Without the pictures, set down every record below exactly as it reads.

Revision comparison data
§
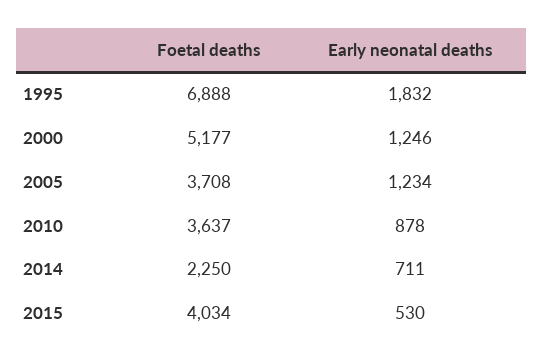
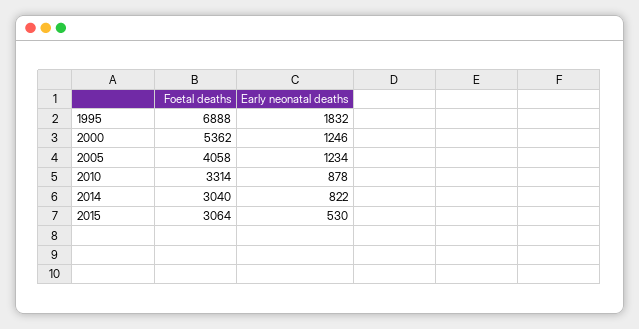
  {
    "Foetal deaths": {
      "1995": 6888,
-     "2000": 5177,
+     "2000": 5362,
-     "2005": 3708,
+     "2005": 4058,
-     "2010": 3637,
+     "2010": 3314,
-     "2014": 2250,
+     "2014": 3040,
-     "2015": 4034
+     "2015": 3064
    },
    "Early neonatal deaths": {
      "1995": 1832,
      "2000": 1246,
      "2005": 1234,
      "2010": 878,
-     "2014": 711,
+     "2014": 822,
      "2015": 530
    }
  }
§
◆ Problem solution:
  {
    "Foetal deaths": {
      "1995": 6888,
-     "2000": 5177,
+     "2000": 5362,
-     "2005": 3708,
+     "2005": 4058,
-     "2010": 3637,
+     "2010": 3314,
-     "2014": 2250,
+     "2014": 3040,
-     "2015": 4034
+     "2015": 3064
    },
    "Early neonatal deaths": {
      "1995": 1832,
      "2000": 1246,
      "2005": 1234,
      "2010": 878,
-     "2014": 711,
+     "2014": 822,
      "2015": 530
    }
  }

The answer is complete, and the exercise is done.